While Hezekiah did many great deeds during his reign, his greatest kingly act, occurred in chapter 32. Let me give you the back story.
After taking the throne, Hezekiah wastes no time in re-establishing the worship of God among God’s people (2 Chronicles 29:3). But, as the reader knows far too well, the hope of this moment was threatened by the menacing clouds upon their horizon. In chapter 32, Assyria, the world superpower (the one who had completely taken the northern kingdom into captivity), invaded Judah. This would be a no-contest overthrowing of the relatively small kingdom of Judah. The Assyrian forces greatly outnumbered Israel. So clear was the victory, Sennacherib (King of Assyria) sought to conquer without even engaging in battle.
Sennacherib sought to deflate the people’s morale. He came to Jerusalem and surrounded the city. From outside the city (and through letters delivered within) he made grand statements – seeking to dishearten the people from following Hezekiah (see 2 Chronicles 32:9-19). In fact, Sennacherib, on threat of attack, essentially invited the people of Judah to simply give him allegiance and turn against Hezekiah and Hezekiah’s God.
His argument (which was even delivered in the Hebrew language to his Hebrew audience) was sound. Up to this point, there had been no kingdom who had been able to stand against Assyria. His argument was augmented by the clear Assyrian victory over their northern neighbors, Israel. All the while, Sennacherib enticed the people to turn against Hezekiah, their ‘impotent’ king. This was intense propaganda pumped directly into the ears of the people of Jerusalem (read it yourself in 2 Chronicles 32:10-19).
What would King Hezekiah do? What would be the Kingly thing to do?

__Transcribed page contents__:

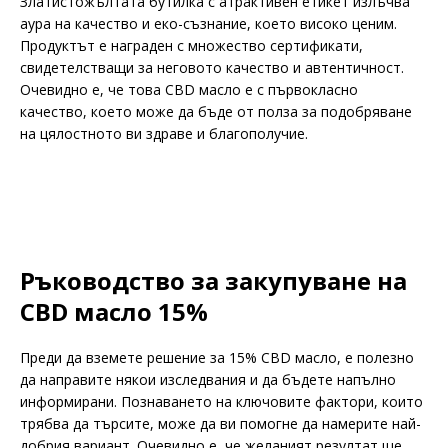
Златистожълтата бутилка с атрактивен етикет излъчва
аура на качество и еко-съзнание, което високо ценим.
Продуктът е награден с множество сертификати,
свидетелстващи за неговото качество и автентичност.
Очевидно е, че това CBD масло е с първокласно
качество, което може да бъде от полза за подобряване
на цялостното ви здраве и благополучие.
Ръководство за закупуване на
CBD масло 15%
Преди да вземете решение за 15% CBD масло, е полезно
да направите някои изследвания и да бъдете напълно
информирани. Познаването на ключовите фактори, които
трябва да търсите, може да ви помогне да намерите най-
добрия вариант. Очевидно е, че желаният резултат ще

__Required action__: Repeat word for word the part of the text on Hezekiah between "After taking the" and "engaging in battle.", inclusive. Draw only on the text on Hezekiah.

__Response area__:
After taking the throne, Hezekiah wastes no time in re-establishing the worship of God among God’s people (2 Chronicles 29:3). But, as the reader knows far too well, the hope of this moment was threatened by the menacing clouds upon their horizon. In chapter 32, Assyria, the world superpower (the one who had completely taken the northern kingdom into captivity), invaded Judah. This would be a no-contest overthrowing of the relatively small kingdom of Judah. The Assyrian forces greatly outnumbered Israel. So clear was the victory, Sennacherib (King of Assyria) sought to conquer without even engaging in battle.